Many companies would introduce NDAs to prevent workers from sharing online sensitive information about their company, but what people can post on Facebook without thought is still unbelievable.

3. Maintain software update

Updates ensure your system remains stable. It is just as plain as this. Failure to update your software can leave loopholes that attackers can crawl into. Any threats stemming from attacks on Social Engineering will be more difficult to defeat if your system is vulnerable.

4. Keep all equipment and endpoints secure

Cybersecurity programs cannot prevent human errors but, once they are known, they can deal with threats quickly.

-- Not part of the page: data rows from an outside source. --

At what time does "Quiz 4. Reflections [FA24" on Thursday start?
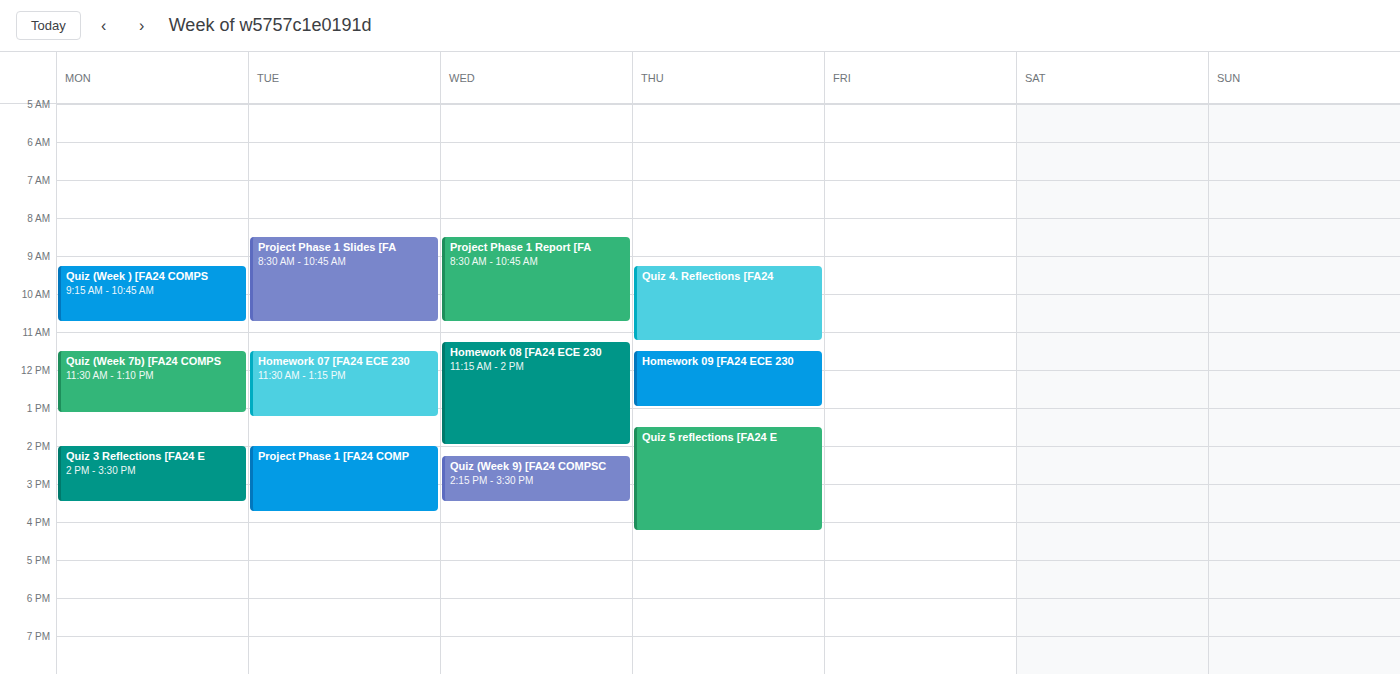
9:15 AM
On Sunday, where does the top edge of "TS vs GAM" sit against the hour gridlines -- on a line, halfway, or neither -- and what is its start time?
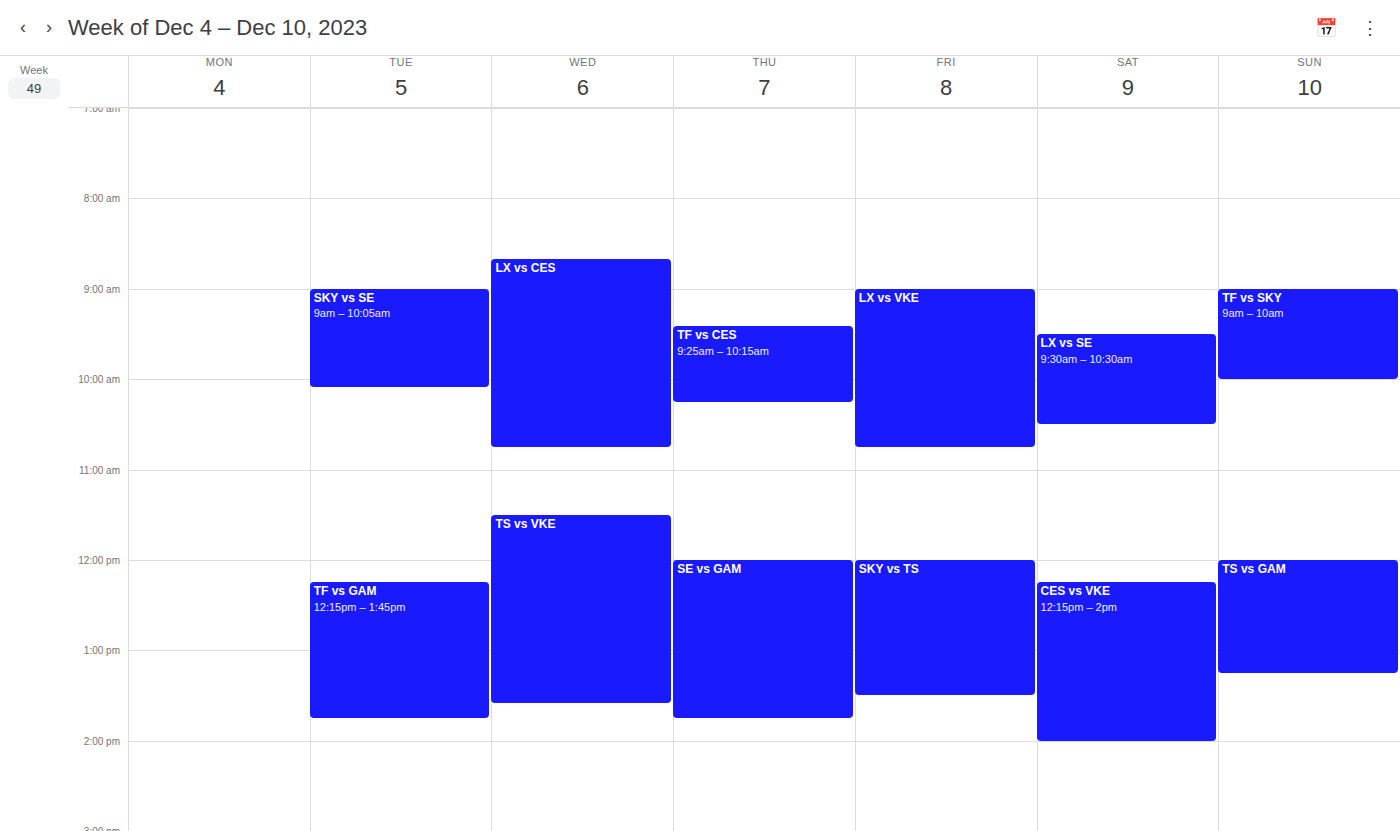
12:00 PM -- exactly on the 12 PM line.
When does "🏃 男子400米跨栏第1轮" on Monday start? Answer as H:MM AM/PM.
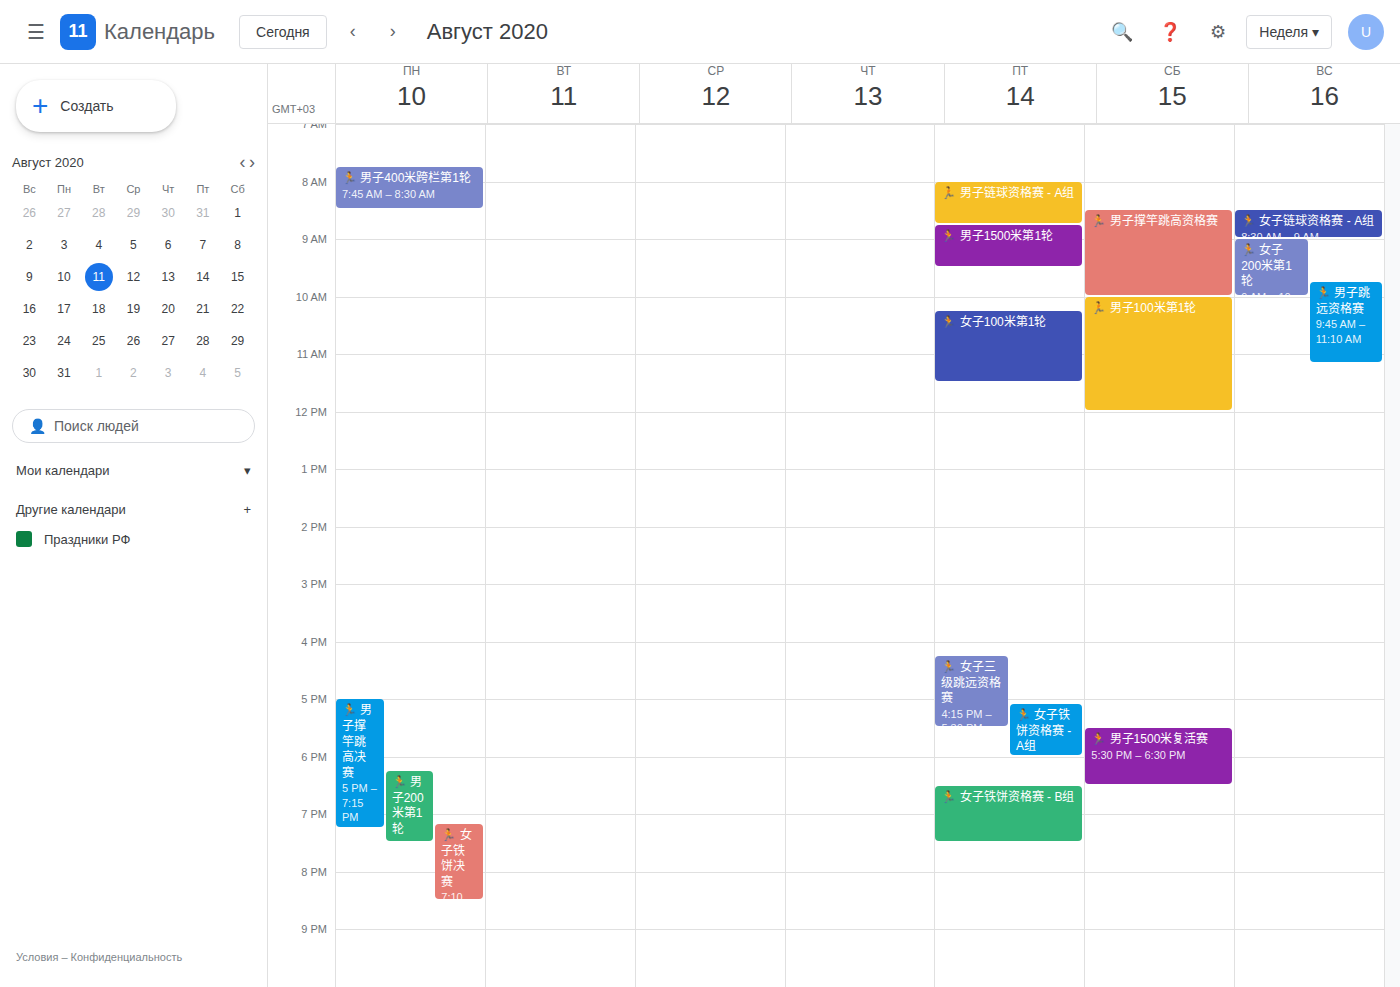
7:45 AM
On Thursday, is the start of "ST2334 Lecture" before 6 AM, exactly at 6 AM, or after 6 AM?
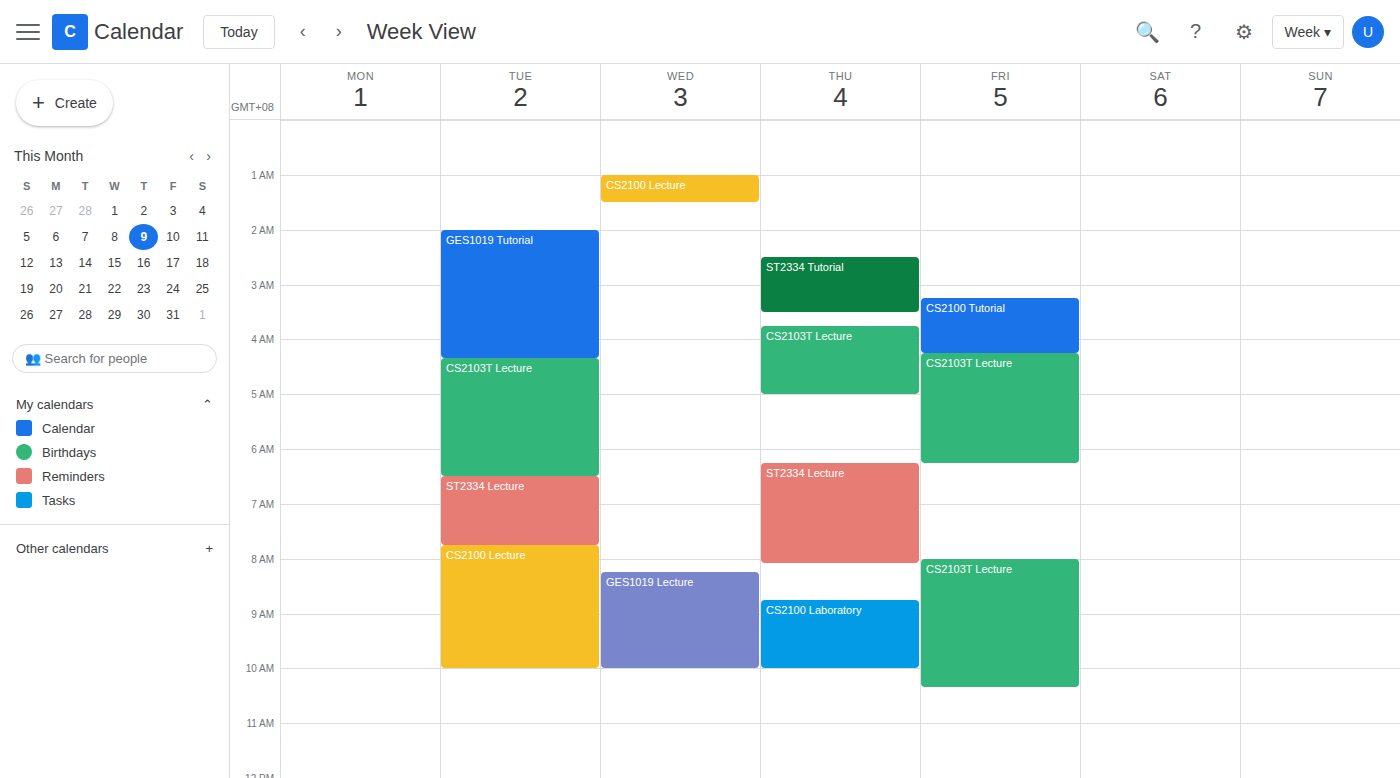
6:15 AM -- after 6 AM, 15 minutes below the 6 AM line.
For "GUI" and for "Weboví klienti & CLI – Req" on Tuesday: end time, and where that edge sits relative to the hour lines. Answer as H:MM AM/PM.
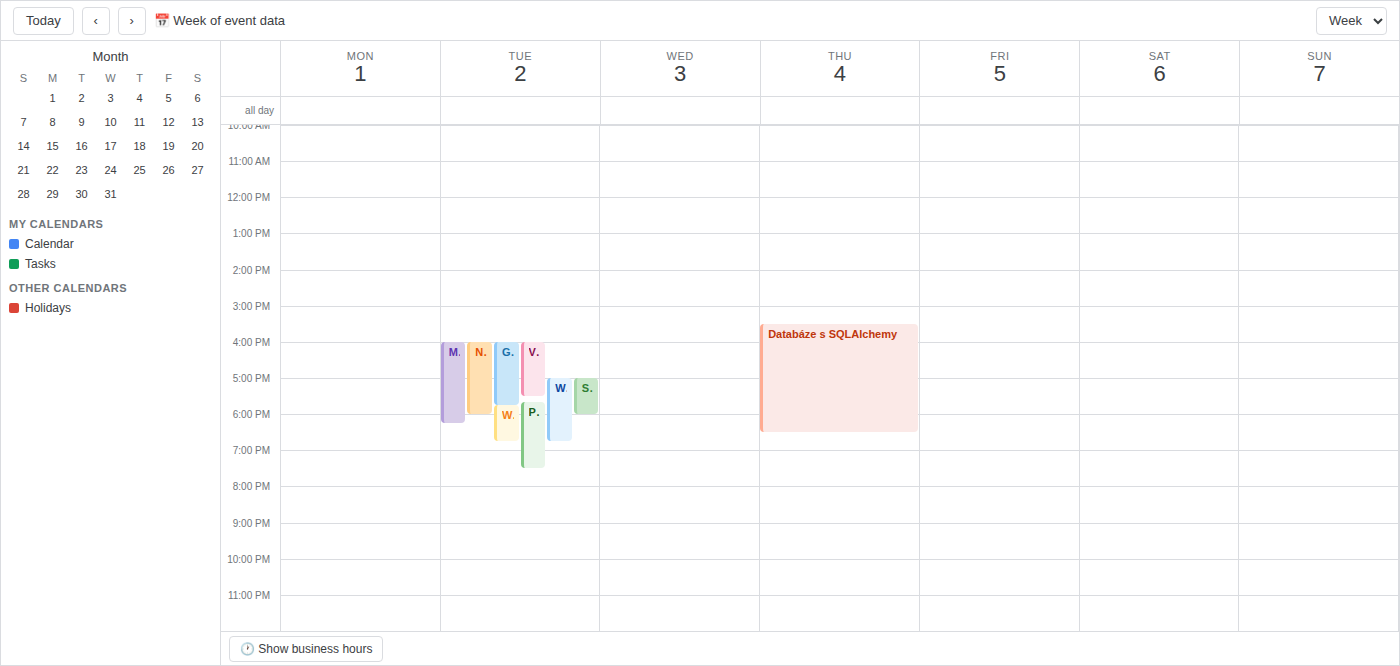
"GUI": 5:45 PM, neither: three quarters of the way from the 5 PM line to the 6 PM line. "Weboví klienti & CLI – Req": 6:45 PM, neither: three quarters of the way from the 6 PM line to the 7 PM line.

This will only work, of course, if you operate best practice security on all devices and endpoints within your business. This element is beyond your power so make sure you obey these information security guidelines.

5. Educate yourself and all staff about the types of attack

Most of those attacks are successful because they don’t know what employees are looking for. They are busy and under pressure to deliver, so they don’t stop questioning a boss’s email asking for ‘urgent action’ – they’re just doing what they’re being asked.

6. Check before clicking on a link

Phishing emails will often attempt to direct you to a URL – which will usually end up infecting a virus on your computer. If you’re not sure if an email is genuine, before you click here are a few things to check.

  1. Be skeptical of any URL that has a bunch of special characters in it.
  2. If the link comes in an unsolicited e-mail, watch out. For example, if the email looks like it's from your bank, go straight to the bank's website to see if you can access the page from there. If not, this is a scam.

7. Never abandon sensitive information

Phishing emails and scam calls often attempt to persuade victims to reveal confidential information. They need to know that this is never a good idea for your workers.

You may need to develop the organization’s policy on how confidential data is treated.

How Teceze Can Avoid Data Breaches and Leaks?

Teceze is an expert in preventing Data Breaches. Teceze can prevent data breaches and data leaks, avoid regulatory fines, and protect the confidence of your customers through cyber security ratings and continuous detection of exposures. We will also track the possibility of phishing your organization.

Teceze Vendor Risk can minimize the amount of time your organization spends managing relationships with third parties by automating vendor questionnaires and continuously monitoring the security position of your vendors over time while benchmarking them against their industry.

The only way to protect what you’ve worked hard to build is to be vigilant when it comes to cybersecurity. If you’d like to know more about how your business can benefit from managed services, just give us a call, we are here to help. Schedule a Consult Now!

Social engineering is a growing field and security teams should be aware of the activity of each user to interfere with users at their last line of defense.